Mrs. Allonby :  And the body is born young and grows old. That is life's tragedy.

Act Three
(...)
Gerald :  But women are awfully clever, aren't they ?
Lord Illingworth :  One should always tell them so. But, to the philosopher, my dear Gerald, women represent the triumph of matter over mind- just as men represent the triumph of mind over morals.
(...)
Lord Illingworth :  Men marry because they are tired; women because they are curious. Both are disappointed.
(...)
Gerald :  Love is a very wonderful thing, isn't it ?
Lord Illingworth :  When one is in love one begins by deceiving oneself. And one ends by deceiving others. That is what the world calls romance (...).
(...)
Lady Stutfield :  The secret of life is to appreciate the pleasure of being terribly, terribly deceived.
Kelvin : The secret of life is to resist temptation, Lady Stutfield.
Lord Illingworth :  There is no secret in life. Life's aim, if is has one, is simply to be always looking for temptations. There are not nearly enough. I sometimes pass a whole day without coming across a single one. It is quite dreadful. It makes one so nervous about the future.
Lady Hunstanton  (Shakes her fan at him) :  I don't know how it is, Lord lllingworth, but everything you have said to-day seems to me excessively immoral. It has been most interesting, listening to you.
Lord Illingworth :  All thought is immoral. Its very essence is destruction. If you think of anything, you kill it. Nothing survives being thought of.
(...)
Mrs. Allonby (goes over to Lord Illingworth) :  There is a beautiful moon to-night.
Lord Illingworth : Let us go and look at it. To look at anything that is inconstant is charming nowadays.
Mrs. Allonby :  You have your looking-glass.
Lord Illingworth :  It is unkind. It merely shows me my wrinkles.
Mrs. Allonby :  Mine is better behaved. It never tells me the truth.
Lord Illingworth :  Then it is in love with you.

Act Four
(...)
Mrs Arbuthnot :  Don't be deceived, George. Children begin by loving their parents. After a time they judge them. Rarely if ever do they forgive them. 
(...)

For those who are not familiar with Wilde's plays, perhaps this allusion to them might incite more interest. Oscar Wilde wrote them over a hundred and twenty years ago, but as already stressed, l'art veritable ne prend jamais une ride.

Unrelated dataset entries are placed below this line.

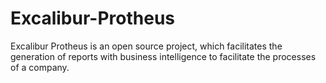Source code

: # Excalibur-Protheus
Excalibur Protheus is an open source project, which facilitates the generation of reports with business intelligence to facilitate the processes of a company.
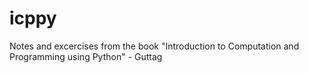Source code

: # icppy
Notes and excercises from the book "Introduction to Computation and Programming using Python" - Guttag
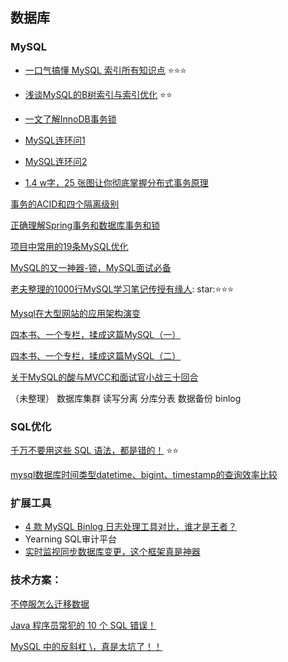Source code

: ## 数据库

### MySQL

* [一口气搞懂 MySQL 索引所有知识点](https://mp.weixin.qq.com/s/eeTEmJDEe-QXHNZRkVvVbg) :star::star::star:

* [浅谈MySQL的B树索引与索引优化](https://monkeysayhi.github.io/2018/03/06/%E6%B5%85%E8%B0%88MySQL%E7%9A%84B%E6%A0%91%E7%B4%A2%E5%BC%95%E4%B8%8E%E7%B4%A2%E5%BC%95%E4%BC%98%E5%8C%96/) :star::star:

* [一文了解InnoDB事务锁](https://mp.weixin.qq.com/s/3S81368MMAlLVzrL-4RIUQ)

* [MySQL连环问1](https://mp.weixin.qq.com/s/rZ8aH5DDH3zGmkVyfKT-zw)

* [MySQL连环问2](https://mp.weixin.qq.com/s?__biz=MzkxNTE3NjQ3MA==&mid=2247488959&idx=1&sn=7a737e0429ba344cdfd20a94c222dba6&chksm=c16278c6f615f1d0a0d61193f67f1487b3d2b21ce911748a2569c6dd53c8dcec72aa9fcdb056&cur_album_id=1717644697302597643&scene=189#rd)

* [1.4 w字，25 张图让你彻底掌握分布式事务原理](https://mp.weixin.qq.com/s/ekHdP7JAPHuwsv5o7Rw7nQ)


[事务的ACID和四个隔离级别](https://monkeysayhi.github.io/2016/11/26/%E4%BA%8B%E5%8A%A1%E7%9A%84ACID%E5%92%8C%E5%9B%9B%E4%B8%AA%E9%9A%94%E7%A6%BB%E7%BA%A7%E5%88%AB/)


[正确理解Spring事务和数据库事务和锁](https://blog.csdn.net/codingtu/article/details/78046104)

[项目中常用的19条MySQL优化](https://segmentfault.com/a/1190000012155267)

[MySQL的又一神器-锁，MySQL面试必备](https://segmentfault.com/a/1190000020762791)

[老夫整理的1000行MySQL学习笔记传授有缘人](https://mp.weixin.qq.com/s/gWTG81y1DjIyJZ0i886dtg): star::star::star::star:

[Mysql在大型网站的应用架构演变](https://mp.weixin.qq.com/s/WJf1WzoaiUrqcsWZlx8iYg)


[四本书、一个专栏，揉成这篇MySQL（一）](https://mp.weixin.qq.com/s?__biz=MzkxNTE3NjQ3MA==&mid=2247489812&idx=1&sn=0bdab567b676d46fb68987075e53a263)

[四本书、一个专栏，揉成这篇MySQL（二）](https://mp.weixin.qq.com/s?__biz=MzkxNTE3NjQ3MA==&mid=2247490114&idx=1&sn=f91d039e8b5ad867504244aec229effd)

[关于MySQL的酸与MVCC和面试官小战三十回合](https://mp.weixin.qq.com/s?__biz=MzkxNTE3NjQ3MA==&mid=2247490249&idx=1&sn=4348983da767ff28982324acc1760ce5)



（未整理）
数据库集群
读写分离
分库分表
数据备份
binlog


### SQL优化
[千万不要用这些 SQL 语法，都是错的！](https://mp.weixin.qq.com/s/mg7VFmbxy_SKhj84op0FZQ) :star::star:

[mysql数据库时间类型datetime、bigint、timestamp的查询效率比较](https://mp.weixin.qq.com/s/VfghmrTSIgXfe2nEhmvzGw)

### 扩展工具

* [4 款 MySQL Binlog 日志处理工具对比，谁才是王者？](https://mp.weixin.qq.com/s/TU4U9x-5jmHXrQ4KQq7rJQ)
* Yearning SQL审计平台
* [实时监视同步数据库变更，这个框架真是神器](https://mp.weixin.qq.com/s/gBL9GF3pR2t0UMjNlWHiVg)

### 技术方案：

[不停服怎么迁移数据](https://blog.piaoruiqing.com/blog/2019/10/27/%e4%b8%8d%e5%81%9c%e6%9c%8d%e6%80%8e%e4%b9%88%e8%bf%81%e7%a7%bb%e6%95%b0%e6%8d%ae/)



[Java 程序员常犯的 10 个 SQL 错误！](https://mp.weixin.qq.com/s/tp8il_sPbb7e63OVArvnkQ)

[MySQL 中的反斜杠 \\，真是太坑了！！](https://mp.weixin.qq.com/s/q9dZSMtP_5c8BCvlzb67Mg)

The following is the full list of Oscar Wilde's plays. Salomé has already been alluded to. Perhaps more of them should also be referred to in the future, according to their particular content.

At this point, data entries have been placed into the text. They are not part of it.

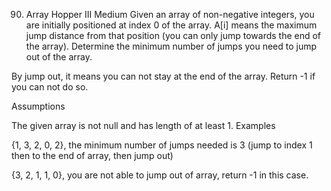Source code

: 90. Array Hopper III
Medium
Given an array of non-negative integers, you are initially positioned at index 0 of the array. A[i] means the maximum jump distance from that position (you can only jump towards the end of the array). Determine the minimum number of jumps you need to jump out of the array.

By jump out, it means you can not stay at the end of the array. Return -1 if you can not do so.

Assumptions

The given array is not null and has length of at least 1.
Examples

{1, 3, 2, 0, 2}, the minimum number of jumps needed is 3 (jump to index 1 then to the end of array, then jump out)

{3, 2, 1, 1, 0}, you are not able to jump out of array, return -1 in this case.
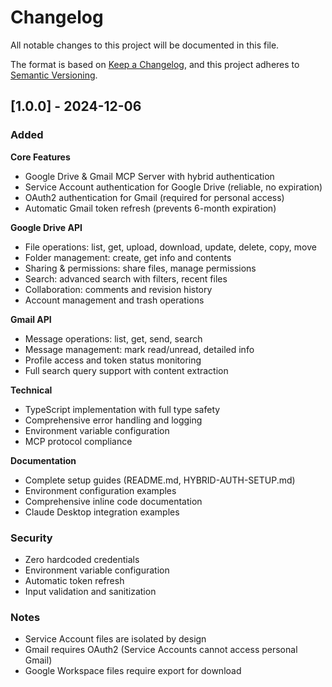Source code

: # Changelog

All notable changes to this project will be documented in this file.

The format is based on [Keep a Changelog](https://keepachangelog.com/en/1.0.0/),
and this project adheres to [Semantic Versioning](https://semver.org/spec/v2.0.0.html).

## [1.0.0] - 2024-12-06

### Added

**Core Features**
- Google Drive & Gmail MCP Server with hybrid authentication
- Service Account authentication for Google Drive (reliable, no expiration)
- OAuth2 authentication for Gmail (required for personal access)
- Automatic Gmail token refresh (prevents 6-month expiration)

**Google Drive API**
- File operations: list, get, upload, download, update, delete, copy, move
- Folder management: create, get info and contents
- Sharing & permissions: share files, manage permissions
- Search: advanced search with filters, recent files
- Collaboration: comments and revision history
- Account management and trash operations

**Gmail API**
- Message operations: list, get, send, search
- Message management: mark read/unread, detailed info
- Profile access and token status monitoring
- Full search query support with content extraction

**Technical**
- TypeScript implementation with full type safety
- Comprehensive error handling and logging
- Environment variable configuration
- MCP protocol compliance

**Documentation**
- Complete setup guides (README.md, HYBRID-AUTH-SETUP.md)
- Environment configuration examples
- Comprehensive inline code documentation
- Claude Desktop integration examples

### Security
- Zero hardcoded credentials
- Environment variable configuration
- Automatic token refresh
- Input validation and sanitization

### Notes
- Service Account files are isolated by design
- Gmail requires OAuth2 (Service Accounts cannot access personal Gmail)
- Google Workspace files require export for download 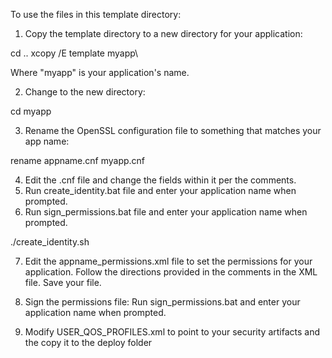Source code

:To use the files in this template directory:

1. Copy the template directory to a new directory for your application:

cd ..
xcopy /E template myapp\

Where "myapp" is your application's name.

2. Change to the new directory:

cd myapp

3. Rename the OpenSSL configuration file to something that matches your app name:

rename appname.cnf myapp.cnf

4. Edit the <myapp>.cnf file and change the fields within it per the comments.
5. Run create_identity.bat file and enter your application name when prompted.
6. Run sign_permissions.bat file and enter your application name when prompted.

./create_identity.sh

7. Edit the appname_permissions.xml file to set the permissions for your application.
   Follow the directions provided in the comments in the XML file.  Save your file.

8. Sign the permissions file:
Run sign_permissions.bat and enter your application name when prompted.

9. Modify USER_QOS_PROFILES.xml to point to your security artifacts and the copy it to the deploy folder
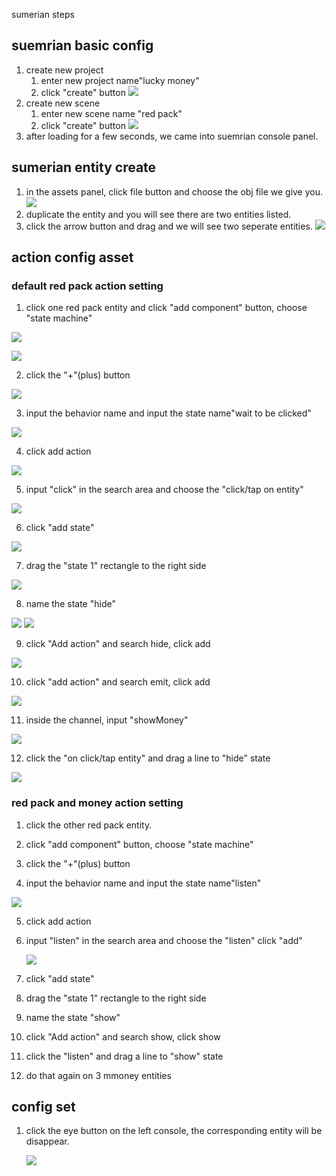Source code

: sumerian steps
## suemrian basic config
1. create new project
    1. enter new project name"lucky money"
    2. click "create" button
    ![](https://codevpc.s3.amazonaws.com/WechatIMG3.png)
2. create new scene
    1. enter new scene name "red pack"
    2. click "create" button
    ![](https://codevpc.s3.amazonaws.com/WechatIMG4.png)
3. after loading for a few seconds, we came into suemrian console panel.

## sumerian entity create
1. in the assets panel, click file button and choose the obj file we give you.
![](https://codevpc.s3.amazonaws.com/WechatIMG5.png)
2. duplicate the entity and you will see there are two entities listed.
3. click the arrow button and drag and we will see two seperate entities.
![](https://codevpc.s3.amazonaws.com/WechatIMG6.png)
## action config asset
### default red pack action setting
1. click one red pack entity and click "add component" button, choose "state machine"


![](https://codevpc.s3.amazonaws.com/WechatIMG7.png)

![](https://codevpc.s3.amazonaws.com/WechatIMG8.png)


2. click the "+"(plus) button 


![](https://codevpc.s3.amazonaws.com/WechatIMG10.png)


3. input the behavior name and input the state name"wait to be clicked"


![](https://codevpc.s3.amazonaws.com/WechatIMG11.png)


4. click add action


![](https://codevpc.s3.amazonaws.com/WechatIMG12.png)


5. input "click" in the search area and choose the "click/tap on entity"


![](https://codevpc.s3.amazonaws.com/WechatIMG13.png)


6. click "add state"  


![](https://codevpc.s3.amazonaws.com/WechatIMG13.png)


7. drag the "state 1" rectangle to the right side


![](https://codevpc.s3.amazonaws.com/WechatIMG14.png)


8. name the state "hide"


![](https://codevpc.s3.amazonaws.com/WechatIMG15.png)
![](https://codevpc.s3.amazonaws.com/WechatIMG20.png)


9. click "Add action" and search hide, click add


![](https://codevpc.s3.amazonaws.com/WechatIMG23.png)



10. click "add action" and search emit, click add

![](https://codevpc.s3.amazonaws.com/WechatIMG21.png)



11. inside the channel, input "showMoney"

![](https://codevpc.s3.amazonaws.com/WechatIMG18.png)


12. click the "on click/tap entity" and drag a line to "hide" state

![](https://codevpc.s3.amazonaws.com/WechatIMG19.png)


### red pack and money action setting
1. click the other red pack entity.

2. click "add component" button, choose "state machine"


3. click the "+"(plus) button 

4. input the behavior name and input the state name"listen"

![](https://codevpc.s3.amazonaws.com/WechatIMG24.png)


5. click add action


6. input "listen" in the search area and choose the "listen" click "add"

    ![](https://codevpc.s3.amazonaws.com/WechatIMG25.png)


7. click "add state"

8. drag the "state 1" rectangle to the right side

9. name the state "show"


10. click "Add action" and search show, click show


11. click the "listen" and drag a line to "show" state


12. do that again on 3 mmoney entities

## config set
1. click the eye button on the left console, the corresponding entity will be disappear.

    ![](https://codevpc.s3.amazonaws.com/WechatIMG27.png)

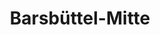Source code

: ---
title: "Barsbüttel-Mitte"
url: /barsbuettel/barsbuettel-mitte-am-akku/
shop: Einkaufszentrum
---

The importance of being earnest
Lady Windermere's Fan
A Woman of no Importance
An Ideal Husband
Salomé
The Duchess of Padua
Vera or the Nihilists
A Florentine tragedy (unfinished)
La Sainte Courtisane (or) The Woman covered with Jewels
__

  Oscar Wilde. On Individualism

Text © Mirino (PW). Portrait of Oscar Wilde by Toulouse Lautrec. Extracts from Collins' 
Complete Works of Oscar Wilde, with thanks.   February, 2014

2 comments:

Normandy Thenandnow said...

What an interesting comprehensive review, thank you. Poor Oscar, such a tragic end to a gifted, troubled life. We recently found a wonderful old postcard of him looking very young and dapper. The postcard and a bit about his final months (and humiliations) in France here
http://www.normandythenandnow.com/the-importance-of-being-sebastian-in-dieppe/

Mirino said...

@Normandy Thenandnow
Thank you for your kind comment, and the link to your site with the interesting picture of young Oscar Wilde. I shall make a point of reading the article as soon as I have the opportunity.

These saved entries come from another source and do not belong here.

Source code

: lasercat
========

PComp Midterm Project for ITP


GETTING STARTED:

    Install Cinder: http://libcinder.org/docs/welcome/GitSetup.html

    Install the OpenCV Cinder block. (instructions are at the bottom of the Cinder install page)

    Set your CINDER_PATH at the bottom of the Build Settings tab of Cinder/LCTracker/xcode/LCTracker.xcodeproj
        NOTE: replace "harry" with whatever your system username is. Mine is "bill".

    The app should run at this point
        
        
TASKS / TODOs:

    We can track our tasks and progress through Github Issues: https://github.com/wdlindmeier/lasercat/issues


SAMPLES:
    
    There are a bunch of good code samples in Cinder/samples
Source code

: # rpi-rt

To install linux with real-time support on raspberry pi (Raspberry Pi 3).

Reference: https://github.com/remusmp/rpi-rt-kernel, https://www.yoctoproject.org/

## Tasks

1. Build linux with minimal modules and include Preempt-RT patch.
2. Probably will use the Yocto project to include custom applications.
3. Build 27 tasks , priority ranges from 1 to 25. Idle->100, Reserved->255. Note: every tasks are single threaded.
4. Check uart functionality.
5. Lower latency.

Wilde's life was indeed a drama. But he wrote the script, of course.
We know how he was used despicably by talentless Alfred Douglas, and finally also Douglas's father, for their own mutual hate campaign, but surely Wilde set the scene himself. He was too intelligent not to realise what he was getting into at that particular epoch.
In a way it seems to have been the last act, the way Wilde wanted it to be played out, honestly. And he knew what the ultimate price would be. But if for him it was part of his art, it couldn't possibly have ended any other way.